:: Exercise prompt ::
Since pictures are not wanted in the copy, output only the rest of each record exactly.

Data entries
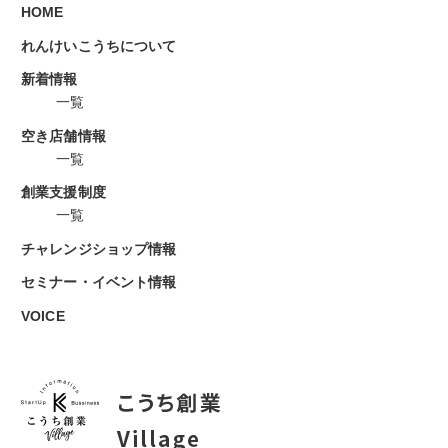
HOME
れんけいこうちについて
新着情報
一覧
空き店舗情報
一覧
創業支援制度
一覧
チャレンジショップ情報
セミナー・イベント情報
VOICE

:: Exercise solution ::
HOME
れんけいこうちについて
新着情報
一覧
空き店舗情報
一覧
創業支援制度
一覧
チャレンジショップ情報
セミナー・イベント情報
VOICE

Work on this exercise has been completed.